Well let me tell you,
Yes, indeed,
It’s an ugly truth
That will stop you
From trying to shame me.

Here’s the back story then:
My daughter, only 17
Without knowing better,
Let herself be deceived—
By appearances, by ideas,
By comfort, and false love.

She up and left
Without heeding my advice;
She was blinded and fooled
By the hope of finally living
A luxurious, love-filled life.

Oh the brute! She broke my heart.
But I knew I was right,
When she called and cried.

What can I say,
I’m a mother, a woman after all.
I’m  emotional, impulsive,
Sensitive and that’s all—
Or at least you think so.

But you see I knew,
That man wasn’t right,
We women, they say
Are supposed to stay at home,
But this time I ventured out,
For I knew all could go wrong.

When I reached the house,
My head and heart
Finally concurred.
My daughter was in danger,
And saving her,
Only I could.

I saw the sword
Lifted and aligned,
Ready to blow, to struck,
To cut through her,
Clean and hard.

So my reaction—
The one that you despise,
The one so wrong
You can’t wrap your head around—
It came out of love,
Of desperation, of hope.
It came from that part within me
That only women know
How to understand and explore.

Criticize and judge
All that you want,
I saved my life,
My daughter’s and a man’s.

You say we don’t deserve
To live in this house,
Gold-diggers and whatnot,
Well here’s my reply:
He murdered, mutilated
Women for fun.
We’ve been told we should be
Docile and always at home,
Well now you know
Why venturing out is good,
Women, emotional and passionate
As they are,
Have the instinct, the head, the heart,
To kill, not for fun,
But for life.

Thursday, January 23, 2014

First blog post, due 5 pm, Monday, Jan. 27 (5 points, 100-150 words)

Choose one possibility. Feel free to touch base with any of the ideas or texts we've discussed so far.

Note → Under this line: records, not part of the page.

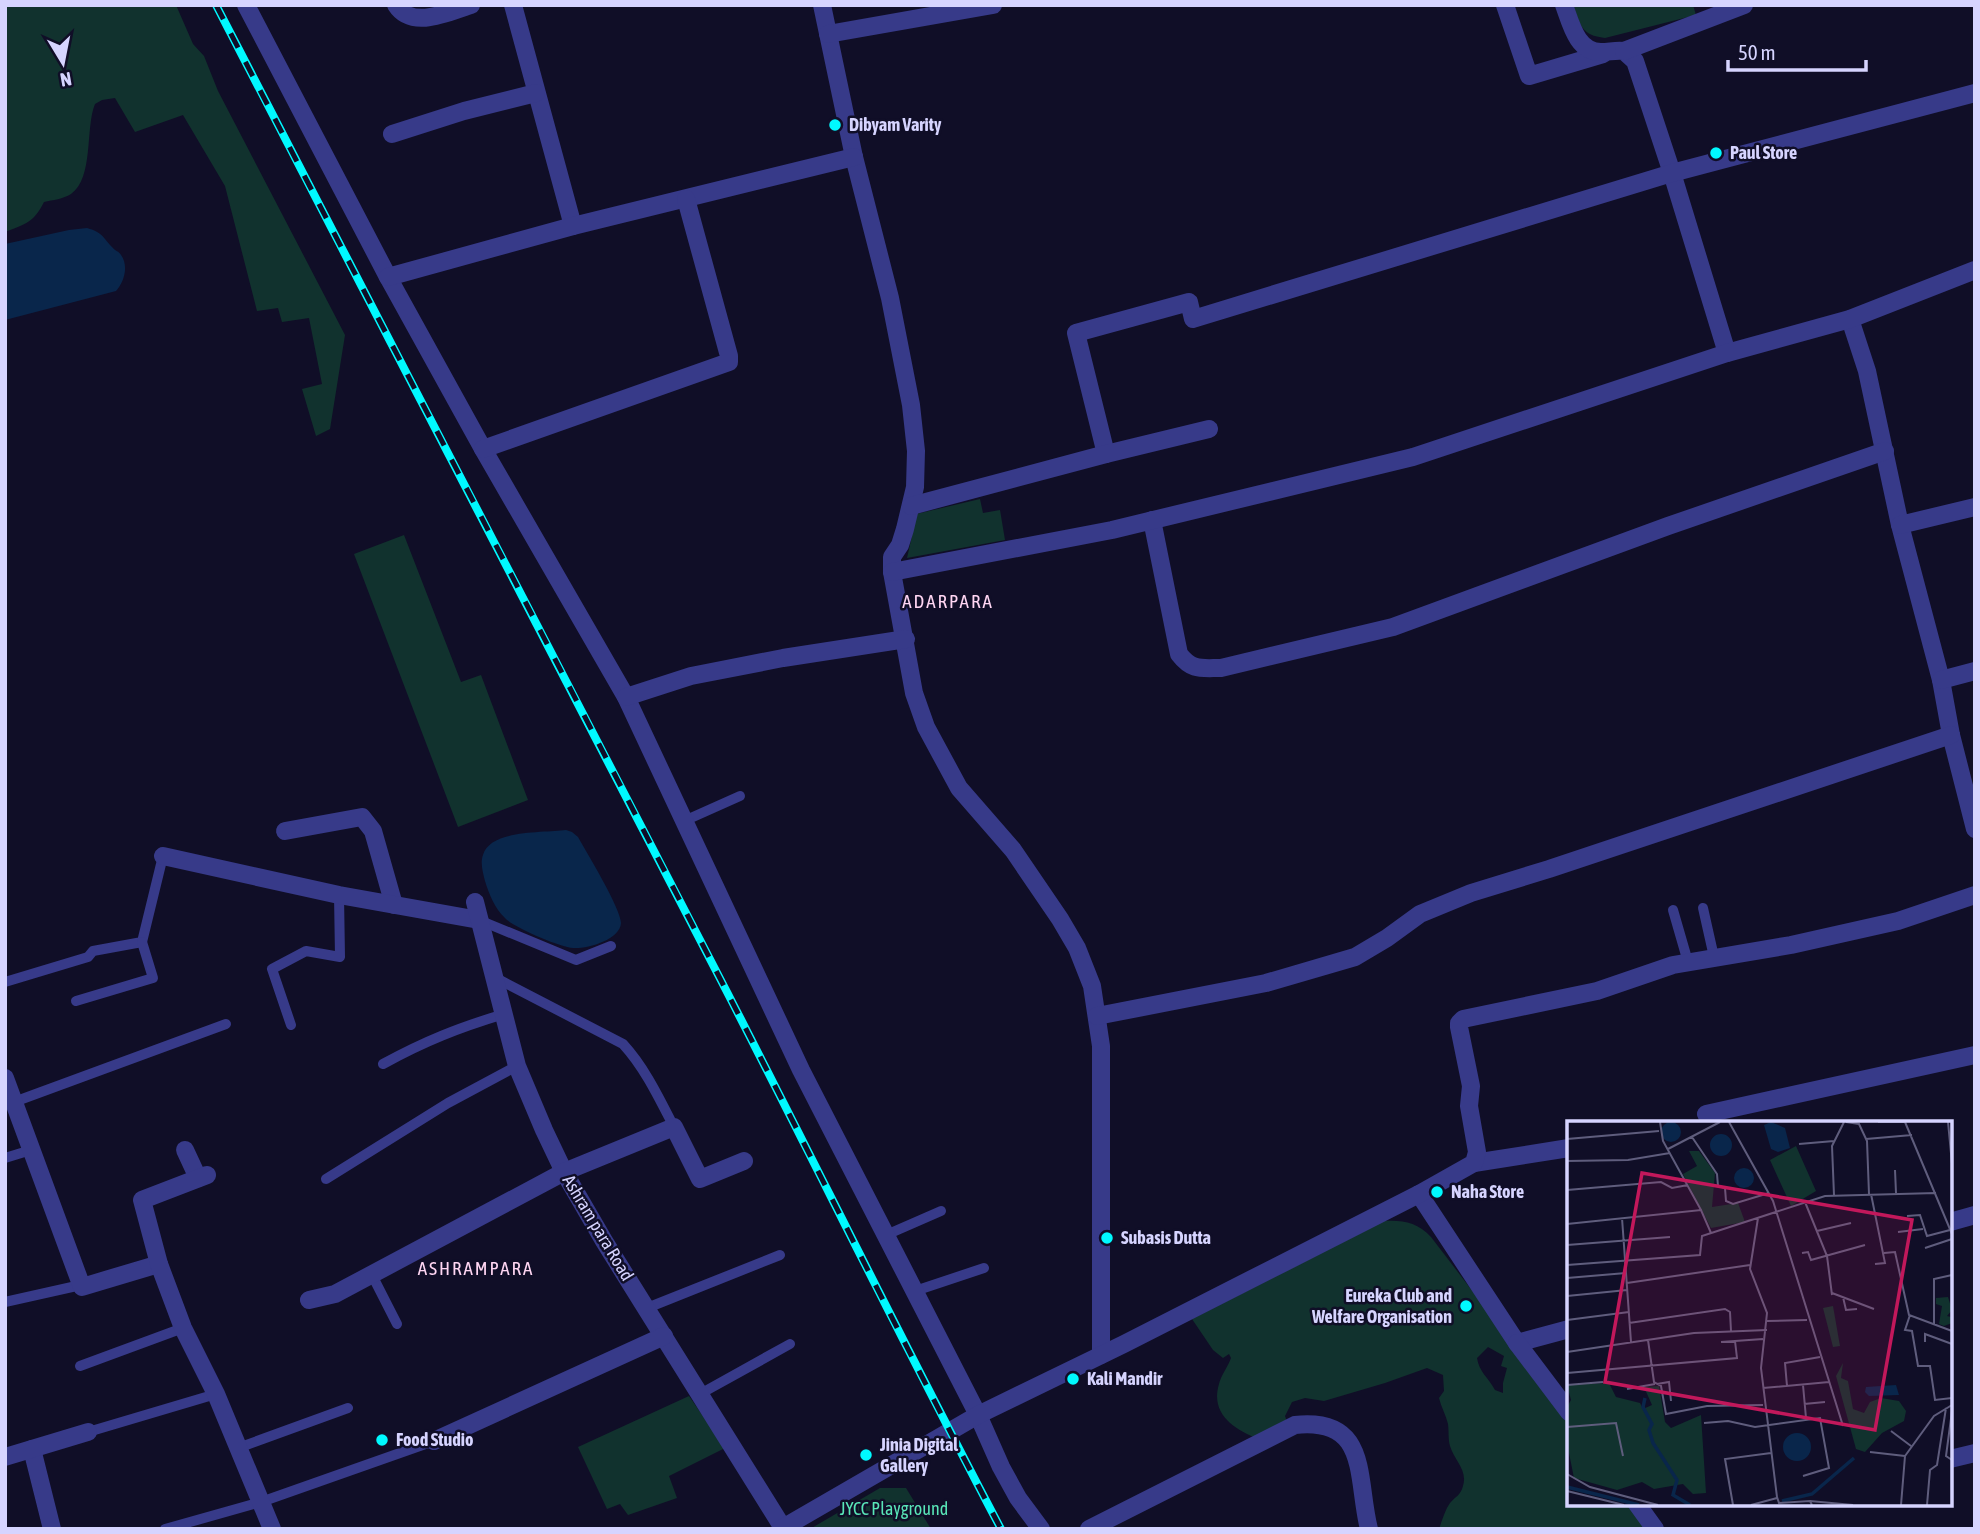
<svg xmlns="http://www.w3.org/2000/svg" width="1980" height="1534" font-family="'Asap Condensed',sans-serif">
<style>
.green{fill:#11322e;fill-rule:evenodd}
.water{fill:#09264b}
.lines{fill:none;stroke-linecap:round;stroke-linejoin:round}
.service{stroke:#373a89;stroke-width:10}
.minor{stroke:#373a89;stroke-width:18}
.rail-casing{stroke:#00f9ff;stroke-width:8}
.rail{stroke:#100e27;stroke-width:5;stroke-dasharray:16;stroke-linecap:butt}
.poi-dot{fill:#00f9ff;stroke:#100e27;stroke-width:2.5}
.labels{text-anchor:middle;stroke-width:5;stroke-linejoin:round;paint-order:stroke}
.poi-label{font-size:18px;font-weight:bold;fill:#d6d4ff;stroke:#100e27;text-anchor:start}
.street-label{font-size:18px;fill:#d6d4ff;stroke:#100e27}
.park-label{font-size:18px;fill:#59e6b8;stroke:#100e27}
.neighbourhood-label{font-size:19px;letter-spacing:2px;fill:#ffd6f3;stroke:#100e27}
.inset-river{fill:none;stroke:#09264b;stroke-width:3.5}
.inset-road{fill:none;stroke:#5f5d7d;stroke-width:2}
.view{fill:#c2185b;fill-opacity:0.15;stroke:#c2185b;stroke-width:3.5}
.inset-edge{fill:none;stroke:#d6d4ff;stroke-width:3.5}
</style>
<rect width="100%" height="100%" fill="#100e27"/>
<!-- green -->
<g class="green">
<path d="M5,5H176L193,44L204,56L218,91L345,335L330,429L316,436L302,389L322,384L309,318L282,322L278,308L257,311L225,186L183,115L135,132L115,98L102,100L95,104C85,128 94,178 71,194C63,199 53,200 44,202C34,222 26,224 5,232Z"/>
<path d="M1573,5H1693L1696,15L1605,38C1581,35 1581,26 1573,5Z"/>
<path d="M980,499L983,513L1000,510L1005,540L907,558L912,536V515Z"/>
<path d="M404,535L461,682L481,675L528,800L458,827L354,554Z"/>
<path d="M1384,1221C1403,1220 1417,1222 1431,1237L1569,1417V1504H1635L1653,1529H1439C1442,1521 1445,1510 1450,1503C1455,1497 1461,1495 1463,1486C1468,1470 1454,1460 1450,1446C1448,1439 1449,1431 1448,1424C1446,1415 1441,1407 1439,1398L1444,1391L1443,1375L1427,1368L1385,1383L1324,1401L1305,1398L1292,1402L1285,1416L1288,1425L1258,1439C1234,1429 1210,1414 1219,1384C1221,1375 1228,1367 1231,1358L1229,1354L1223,1358L1213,1350L1192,1319ZM1488,1347L1504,1356L1501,1366L1507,1368L1503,1383V1393L1495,1390C1488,1377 1479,1372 1477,1358Z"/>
<path d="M689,1396L725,1448L669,1476L677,1498L628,1515L620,1504L607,1509L578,1447Z"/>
<path d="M880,1488H906L931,1529H810Z"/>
</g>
<!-- water -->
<g class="water">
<path d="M87,228C104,233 102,237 113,248C115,251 119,251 121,255C129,266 124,282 116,291L5,320V244L69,230Z"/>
<path d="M566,830L572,832L578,837C587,853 621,909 621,923C620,940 587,949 573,948C560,947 513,927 505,918C495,909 489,894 485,881C483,873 480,863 483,855C490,829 546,833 566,830Z"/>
</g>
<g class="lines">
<!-- service -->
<g class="service">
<path d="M684,821L740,796"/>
<path d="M1703,908L1714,957"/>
<path d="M1673,910L1688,962"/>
<path d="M479,920L576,960L611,946"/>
<path d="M494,977L623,1044C645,1068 659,1098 674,1127"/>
<path d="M5,982L88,957L93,951L142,942L163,856"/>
<path d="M76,1001L153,978L142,942"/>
<path d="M291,1025L272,969L306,951L340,957L339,895"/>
<path d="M383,1064C425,1041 458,1028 504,1014"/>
<path d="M14,1102L226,1024"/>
<path d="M5,1158L31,1150"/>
<path d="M326,1179L448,1103L517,1066"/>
<path d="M886,1235L941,1211"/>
<path d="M372,1275L397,1324"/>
<path d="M915,1291L984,1268"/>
<path d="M5,1302L81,1285"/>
<path d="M647,1308L780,1255"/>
<path d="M80,1366L183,1328"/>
<path d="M700,1394L790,1344"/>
<path d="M88,1432L216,1394"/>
<path d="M238,1448L348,1408"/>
<path d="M165,1529L261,1502L434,1441"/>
</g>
<!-- minor -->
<g class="minor">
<path d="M246,5L388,277L483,449L626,697L801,1070L978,1415L1001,1467L1018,1498L1041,1529"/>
<path d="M396,5C412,30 449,12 471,5"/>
<path d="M513,5L573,226"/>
<path d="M822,5L854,157L890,298L911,405L916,451L915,487L905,529L900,545L892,557V572L914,693L926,727L959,788L1013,850L1060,919L1077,948L1092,986L1101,1046V1355"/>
<path d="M1505,5L1529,76L1603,54"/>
<path d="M1564,5C1571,24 1577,52 1601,52C1609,52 1616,50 1624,51L1635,61L1672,173L1727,353"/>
<path d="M828,34L993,5"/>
<path d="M1624,51L1744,5"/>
<path d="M392,134L464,111L536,93"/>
<path d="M388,277L573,226L854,157"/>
<path d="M1850,319L1867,371L1900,525L1941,680L1951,735L1975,829"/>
<path d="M483,449L729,362V356L686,199"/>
<path d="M1106,454L1076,333L1189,302L1193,319L1672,173L1975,93"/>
<path d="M911,506L1106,454L1209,429"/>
<path d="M1152,520L1179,654C1192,671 1201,668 1221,668L1393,627L1668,526L1885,451"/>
<path d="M1900,525L1975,507"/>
<path d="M892,572L1112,530L1413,457L1727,353L1850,319L1975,270"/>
<path d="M1941,680L1975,671"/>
<path d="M626,697L691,676L783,658L906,639"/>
<path d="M285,831L362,817L373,831L394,905"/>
<path d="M163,856L339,895L479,920"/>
<path d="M475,902L517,1066L544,1130L564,1172L604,1241L783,1528"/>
<path d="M1097,1016L1266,983L1355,957L1387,938L1420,914L1471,893L1549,869L1951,735"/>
<path d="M5,1078L82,1287L159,1264"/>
<path d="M1706,1114L1975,1055"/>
<path d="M185,1150L198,1178"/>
<path d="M1474,1163L1569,1148"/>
<path d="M207,1175L142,1200L159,1264L183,1328L216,1394L272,1529"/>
<path d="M1419,1194L1517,1343L1569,1329"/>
<path d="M1950,1222L1975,1215"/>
<path d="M309,1300L335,1294L564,1172L674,1127L700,1179L744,1161"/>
<path d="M1517,1343L1569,1412"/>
<path d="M434,1441L664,1336"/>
<path d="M32,1449L52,1529"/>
<path d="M5,1457L88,1432"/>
<path d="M1950,1459L1975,1453"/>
<path d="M1637,1504L1655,1529"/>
<path d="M781,1529L978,1415L1124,1344L1419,1194L1474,1163L1477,1152L1469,1106L1471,1086L1459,1027V1023L1463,1019L1597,991L1673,965L1791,945L1898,921L1975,895"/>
<path d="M1089,1529L1295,1425C1370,1417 1356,1478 1369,1529"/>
</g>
<defs>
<path id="rail" d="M216,5C386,334 557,662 727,992C819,1171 907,1351 1001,1529"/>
</defs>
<!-- rail casing -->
<use href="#rail" class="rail-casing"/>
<!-- rail -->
<use href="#rail" class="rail"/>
</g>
<!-- markers -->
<g class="poi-dot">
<circle cx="835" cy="125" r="7"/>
<circle cx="1716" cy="153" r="7"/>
<circle cx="1437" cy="1192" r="7"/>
<circle cx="1107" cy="1238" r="7"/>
<circle cx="1466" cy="1306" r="7"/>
<circle cx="1073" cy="1379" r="7"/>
<circle cx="382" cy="1440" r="7"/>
<circle cx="866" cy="1455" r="7"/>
</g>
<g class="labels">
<!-- poi labels -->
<g class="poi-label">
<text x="849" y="131">Dibyam Varity</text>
<text x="1730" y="159">Paul Store</text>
<text x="1451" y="1198">Naha Store</text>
<text x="1121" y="1244">Subasis Dutta</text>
<text x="1452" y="1302" text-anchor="end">Eureka Club and<tspan x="1452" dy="21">Welfare Organisation</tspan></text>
<text x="1087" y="1385">Kali Mandir</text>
<text x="396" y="1446">Food Studio</text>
<text x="880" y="1451">Jinia Digital<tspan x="880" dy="21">Gallery</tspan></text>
</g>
<!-- street labels -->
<g class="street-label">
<text transform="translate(598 1228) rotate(59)" y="6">Ashram para Road</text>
</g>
<!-- park labels -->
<g class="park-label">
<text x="894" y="1515">JYCC Playground</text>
</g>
<!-- neighbourhood labels -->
<g class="neighbourhood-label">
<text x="948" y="608">ADARPARA</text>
<text x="476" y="1275">ASHRAMPARA</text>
</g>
</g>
<!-- overview -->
<g transform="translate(1567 1121)">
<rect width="385" height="385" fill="#100e27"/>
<path d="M229,25L249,70L224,85L203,39ZM122,30H132L148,52L145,86L171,82L178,101L144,107L116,53L130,45ZM381,176L385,189L380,195L384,196L385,202L377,205L372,203L375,185L369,183V177ZM266,185L273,225L266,226L256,187ZM276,242L274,257L281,260L286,288L297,292L303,281L314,277L332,280L339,290L337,300L315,312L298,331L289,328L269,255ZM42,262L49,276L73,282L76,288L85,284L77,266L92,265L98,301L104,307L134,294L139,372L126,373L116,363L87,368L75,361L50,369L7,357L1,327L0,286L4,279L0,264Z" fill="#11322e"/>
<path d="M94 11a10 10 0 1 1 20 0a10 10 0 1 1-20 0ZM204,1L218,7L223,27L211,31L204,28L197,4ZM143 24a11 11 0 1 1 22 0a11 11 0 1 1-22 0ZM167 57a10 10 0 1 1 20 0a10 10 0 1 1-20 0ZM329,264L332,274L302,275L298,271L299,266ZM216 326a14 14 0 1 1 28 0a14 14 0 1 1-28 0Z" fill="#09264b"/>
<path class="inset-river" d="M78,277L76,286L85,303L82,309L86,322L110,359L106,374L123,384M0,366L72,384M215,380L245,373L287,337"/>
<path class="inset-road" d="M93,1L96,20L134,89M162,1L206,80L276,305M279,1L292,3L300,20L302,73M311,1H339M338,1L385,113M381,1L385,43M125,16L150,53L151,65L158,67L159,80L166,83L202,72M0,18L92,10M299,18L345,14M232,23L267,20M101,28L153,1M0,40L61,39L103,32M328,49L329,72M0,69L94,61L105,67L121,64M304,73L318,142L308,143M267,74L265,25L277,1M238,81L260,135L265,174M340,95L353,94L360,115L383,109M55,97L64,221M191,97L183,148L200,192L194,247L210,376L212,382L243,380L245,384M0,103L134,89L144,112M250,110L284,102M331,111L356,108M0,124L103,116M358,127L385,118M235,132L241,131L244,139L298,124M317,132L328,131L342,194L385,210M0,144L133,134L135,115L258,75L369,72M0,157L59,152M60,162L183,144M265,172L307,188M0,175L60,169M276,176L279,189L290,188M343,194L338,209L345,210L351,245H363L368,279L385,277M0,199L62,191M200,200L240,199M62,202L158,188L163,191L164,210M367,205V158L385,154M81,219L87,261L94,265L99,293L140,285L196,284M154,221L196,218M358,221V213L385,223M0,231L127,212L200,209M0,252L170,237L168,220M90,263L102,261L104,280M0,264L36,261M236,264L239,297M220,265L218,242L253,236M196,267L262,261M60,268L88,263M237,283L258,281M385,290L379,335L385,339M137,302L161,300L188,306L253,297L262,347L236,355M0,306L49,302L56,335M324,310L344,325M303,331L338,335M0,353L23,366L91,384M0,370L57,384M243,380L286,384M166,384L158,338L204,332M184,384L210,377M334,384L338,335L367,295L385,284M360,384L363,349L370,344L379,287"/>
<path class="view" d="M75,52L345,99L308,309L38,261Z"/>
<rect width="385" height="385" class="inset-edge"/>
</g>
<!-- border -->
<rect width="1980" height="1534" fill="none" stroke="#d6d4ff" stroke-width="14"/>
<!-- north arrow -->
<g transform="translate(63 63) rotate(170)" stroke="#100e27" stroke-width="5" paint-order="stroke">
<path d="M0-5L12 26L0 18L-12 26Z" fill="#d6d4ff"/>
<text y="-10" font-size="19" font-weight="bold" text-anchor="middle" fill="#d6d4ff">N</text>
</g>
<!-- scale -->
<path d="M1728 60v10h138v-10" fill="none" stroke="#d6d4ff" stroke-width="3.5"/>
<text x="1738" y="60" font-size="21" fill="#d6d4ff" stroke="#100e27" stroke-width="5" paint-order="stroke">50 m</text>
</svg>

1. Someone has heard about the story narrated in "The Bloody Chamber" and is horrified: how could you (the mother), a woman, react so violently? Write a response from the position of the mother defending your bad behavior.

2. This same nosy person asks the daughter how  on earth she could marry this man. Explain why you chose him, or allowed yourself to be chosen by you.